Metformin as an Adjuvant to Photodynamic Therapy in Resistant Basal Cell Carcinoma Cells: Mascaraque et al. showed evidence, in vitro and in vivo in mice, that metformin improves the cytotoxic effect of MAL-PDT either in PDT sensitive or resistant cells [12]. This effect was not related with an increase in PpIX accumulation but related to the activation of pAMPK and the suppression of the mTOR pathway. The fact that the aerobic glycolysis metabolism predominates in resistant BCC cells supports the use of metformin to overcome BCC resistance to MAL-PDT.

Comparison of Cellular Death Pathways after mTHPC-mediated Photodynamic Therapy (PDT) in Five Human Cancer Cell Lines: Lange et al. showed how Temoporfin (mTHPC) can exert phototoxic effects in different ways depending on the treated cancer cell [13]. Regarding the cell death mechanism, whereas the loss of mitochondrial membrane and an increased generation of ROS is observed in all lines, lipid peroxidation seemed to play a minor role. At low-doses, PDT autophagy can impair apoptosis, whereas at higher doses both of them are associated. Necrosis seemed not to play a relevant role. After studying these mechanisms in different types of cancer cells (lung carcinoma, oral squamous cell carcinoma, esophageal squamous cell carcinoma, urinary bladder transitional cell carcinoma and cervix adeno carcinoma), they concluded that the photodynamic dose must be adjusted for every cellular type. Therefore, it is probably that different clinical protocols are needed for the use of mTHPC to treat different types of cancers.

Selective Targeting of Cancer Stem Cells (CSCs) Based on Photodynamic Therapy (PDT) Penetration Depth Inhibits Colon Polyp Formation in Mice: Kim et al. indicated that targeting cancer stem cells (CSCs), without damaging normal stem cells, could contribute to the development of novel cancer therapies [14]. Therefore, since cells expressing leucine-rich repeat-containing G-protein coupled receptor 5 (Lgr5) constitute a cancer-causing population in the colon, targeting of Lgr5+ cells is expected to mitigate this type of cancer. They have used a modified PDT technique involving cellular radiative transfer between green fluorescent protein (GFP)-expressing cells and a rose bengal PS. They observed that Lgr5+ CSCs were specifically eradicated in situ, when localized based on the depth from the colon lumen and, therefore, may be feasible for prevention of colon cancer in high-risk populations.

Photochemical Internalization: Light Paves Way for New Cancer Chemotherapies and Vaccines: Šoši´c et al. performed a review on the state of the art in photochemical internalization (PCI), a technology employed for the cytosolic release of chemotherapeutic agents or antigens [15]. Molecules such as chemicals, proteins, DNA or RNA are internalized by cells via endocytosis of phagocytosis.

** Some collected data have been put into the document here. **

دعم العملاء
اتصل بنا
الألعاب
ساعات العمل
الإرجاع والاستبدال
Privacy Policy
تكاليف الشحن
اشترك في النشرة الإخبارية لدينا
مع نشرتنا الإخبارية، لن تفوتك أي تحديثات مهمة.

Several published studies highlight the potential of PCI to enhance the treatment efficacy by releasing chemotherapeutics to the cytosol of tumor cells. Thus, PCI enhances the cytotoxicity of bleomycin (Clinical Phase I) or mediates MHC-I antigen presentation. In addition, they also indicate that a first clinical Phase I trial with the PS TPCS2a combined with human papilloma virus antigen (HPV) has been recently completed. Hence, PCI has a therapeutic potential to improve the effectiveness of some cancer therapies and help the immune system via tumor-antigens.